This is a post by Jesse Pujji. Jessi a serial entrepreneur that lives in the US. He has:
- Bootstrapped to an 8-figure exist with his previous startup, Ampush
- Is currently building GatewayX, a venture studio that he plans to bootstrap to $1B+
- Executive Chairman & Founder of GrowthAssistant.com
- ex-McKinsey Consultant
Guest Author: Jesse Pujji
3 Years Ago, I started 3 businesses in ONE year.
It was stupid and kind of crazy.
Since then,
One is 8 figures, profitable and growing
One pivoted and is finding its footing
One has been completely dissolved.
Here are some of my learnings:
1/ Good ideas matter.
I used to think I could outexecute anyone on anything.
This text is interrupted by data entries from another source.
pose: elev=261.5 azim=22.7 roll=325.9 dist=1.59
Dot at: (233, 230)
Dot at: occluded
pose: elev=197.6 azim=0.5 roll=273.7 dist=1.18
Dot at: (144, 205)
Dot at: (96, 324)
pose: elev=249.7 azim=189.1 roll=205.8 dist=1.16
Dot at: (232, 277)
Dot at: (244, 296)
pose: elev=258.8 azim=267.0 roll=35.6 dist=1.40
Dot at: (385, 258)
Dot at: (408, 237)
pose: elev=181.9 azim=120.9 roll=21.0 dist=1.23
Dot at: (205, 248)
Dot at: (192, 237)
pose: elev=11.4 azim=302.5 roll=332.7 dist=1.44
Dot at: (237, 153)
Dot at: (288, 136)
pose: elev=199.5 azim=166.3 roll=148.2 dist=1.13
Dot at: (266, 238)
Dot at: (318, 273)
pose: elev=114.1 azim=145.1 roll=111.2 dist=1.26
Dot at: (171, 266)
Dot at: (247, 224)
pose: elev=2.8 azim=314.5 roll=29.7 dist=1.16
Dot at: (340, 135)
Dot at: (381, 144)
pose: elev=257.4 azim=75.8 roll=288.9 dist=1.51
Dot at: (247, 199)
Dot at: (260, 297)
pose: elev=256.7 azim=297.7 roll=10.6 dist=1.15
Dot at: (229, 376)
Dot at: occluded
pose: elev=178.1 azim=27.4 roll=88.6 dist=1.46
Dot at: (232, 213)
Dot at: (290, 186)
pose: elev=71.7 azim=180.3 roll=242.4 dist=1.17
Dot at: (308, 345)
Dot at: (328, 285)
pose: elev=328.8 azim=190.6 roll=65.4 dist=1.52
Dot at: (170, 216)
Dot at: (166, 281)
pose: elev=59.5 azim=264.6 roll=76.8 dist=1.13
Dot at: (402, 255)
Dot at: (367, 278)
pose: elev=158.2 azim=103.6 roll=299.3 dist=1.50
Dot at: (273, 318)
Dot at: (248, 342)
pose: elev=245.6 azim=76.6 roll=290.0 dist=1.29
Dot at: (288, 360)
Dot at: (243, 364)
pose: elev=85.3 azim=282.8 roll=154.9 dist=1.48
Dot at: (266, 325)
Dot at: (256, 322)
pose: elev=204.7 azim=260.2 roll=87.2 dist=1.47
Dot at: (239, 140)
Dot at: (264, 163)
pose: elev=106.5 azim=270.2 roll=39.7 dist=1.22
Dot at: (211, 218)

And maybe I can. But when you actually have a good idea, it makes EVERYTHING easier.
Lesson: spend >1 month and < 3 months on your idea and keep iterating it.
2/ Problems matter.
Speaking of good ideas, what makes it Good? It solves a REAL problem. Kahani was a “cool” idea (IG stories for ecomm) but it wasn’t a GOOD idea. GrowthAssistant (offshore marketing talent) solved a REAL problem and that made it a good idea.
3/ There is ONLY one CEO.
Regardless of who had the idea, the ownership or anything else. Single points of accountability matter at every level of a company. They improve speed and decisiveness.
Btw, the corollary: If there is no named CEO, YOU (founder/chairman) are the CEO.
4/ Unfair advantages matter. And distribution is the ultimate unfair advantage.
GrowthAssistant over half of our first 20 customers were former Ampush employees. Imagine your old boss calling you and asking you to try his new service. The conversion rate was >50%.
The other two businesses didn’t come close to that.
5/ The earlier you are, the more focus matters.
This is why we will only now launch ONE new company a year. We learned the hard way. Think of new companies like newborns. They are volatile, unpredictable and in constant need of care. Even with multiple people, 3 newborns at a time is virtually impossible.
6/ Trust is everything. And Trust can be accelerated but not faked.
To build any company, lots of trust has to exist. But to partner with multiple CEOs at one time, it is the most core value needed. I want my CEOs as partners running the businesses not employees asking me what to do.
Trust gets built via vulnerability on both sides. And empathy.
7/ Capital efficiency comes down to multiple things:
A) Business model (services is king here)
B) Distribution advantages (free mktg is king here)
C) Product Market Fit ( a good idea)
Ecommerce and software are not NEARLY as bootstrappable as I believed them to be.
8/ The biggest thing that gets in most peoples way as an entrepreneur is INACTION.
And the reason for inaction is… FEAR.
Address the fear, love the fear, feel the fear. Also, taking action usually calms the fear.
Those are 8 lessons (for now) around trying to build a bootstrapped venture studio!